● WORK INSTRUCTIONS
A verbatim reproduction of the lines below, from the line containing "margin: 8px ->" through the line containing "html: <div>Spark Version</div>", both ends included, is the whole required output.

● INFORMATION SUPPLIED
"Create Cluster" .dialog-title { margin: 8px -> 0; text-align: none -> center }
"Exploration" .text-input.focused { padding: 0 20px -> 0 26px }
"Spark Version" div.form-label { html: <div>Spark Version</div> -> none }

* * *

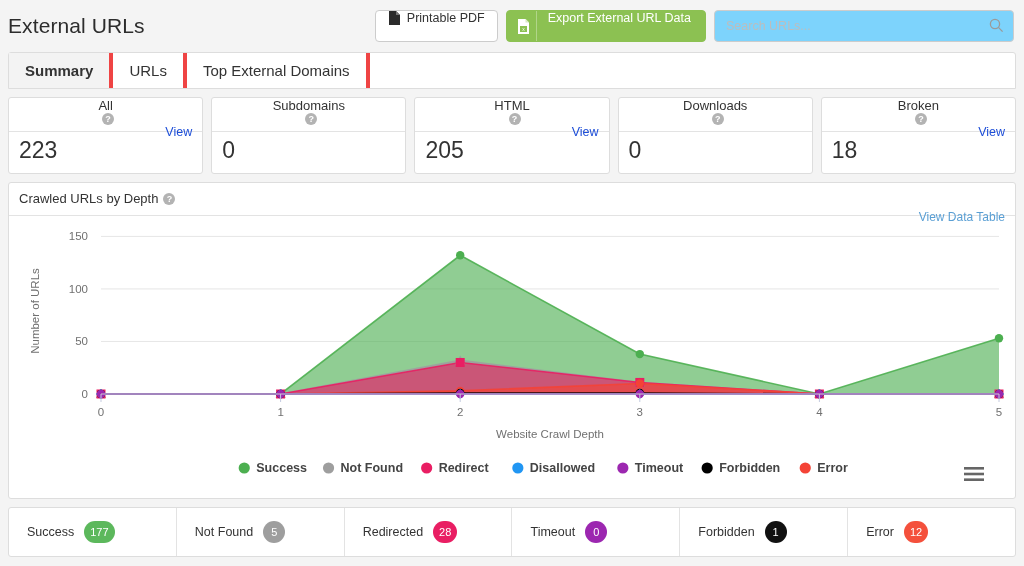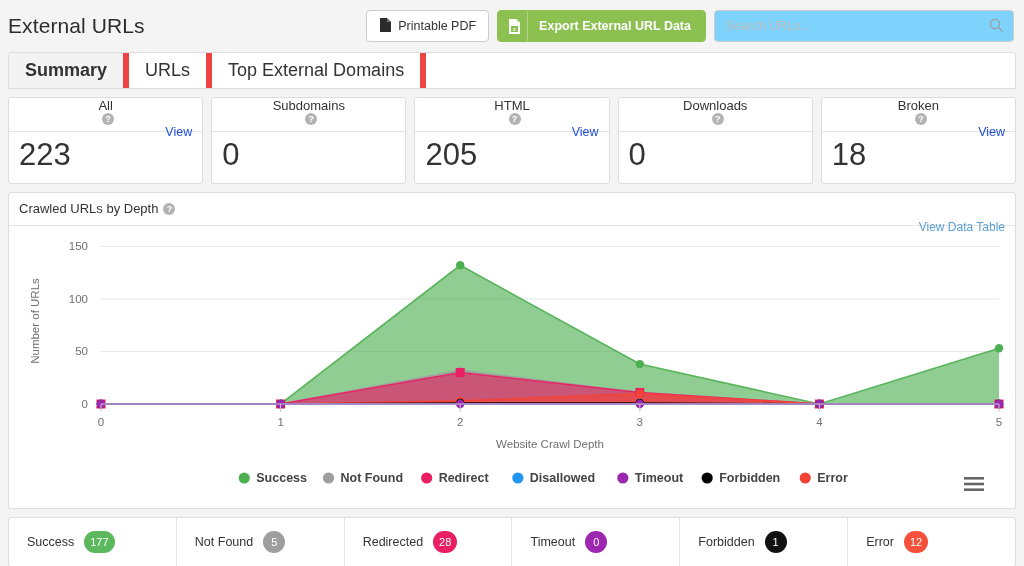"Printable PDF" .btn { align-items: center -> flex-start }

--

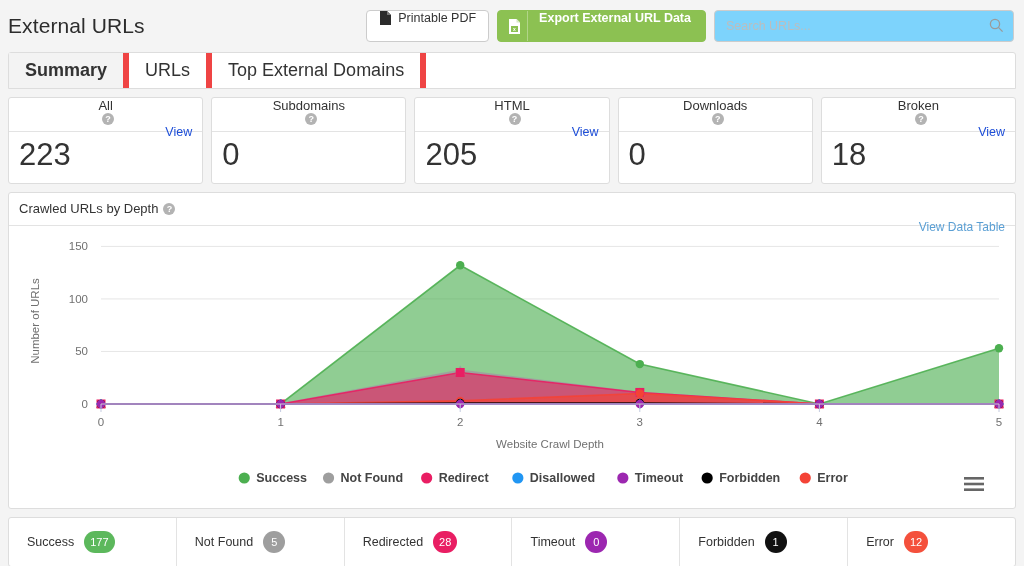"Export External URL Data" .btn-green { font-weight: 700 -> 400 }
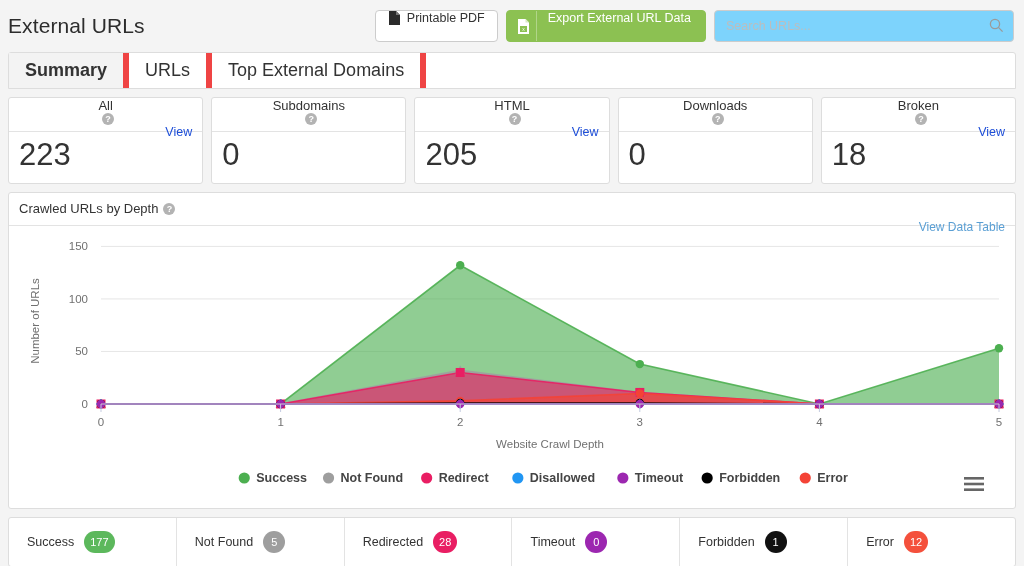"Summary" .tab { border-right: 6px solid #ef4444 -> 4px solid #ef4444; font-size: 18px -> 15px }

● SOLUTION FOR THIS EXERCISE
"Create Cluster" .dialog-title { margin: 8px -> 0; text-align: none -> center }
"Exploration" .text-input.focused { padding: 0 20px -> 0 26px }
"Spark Version" div.form-label { html: <div>Spark Version</div> -> none }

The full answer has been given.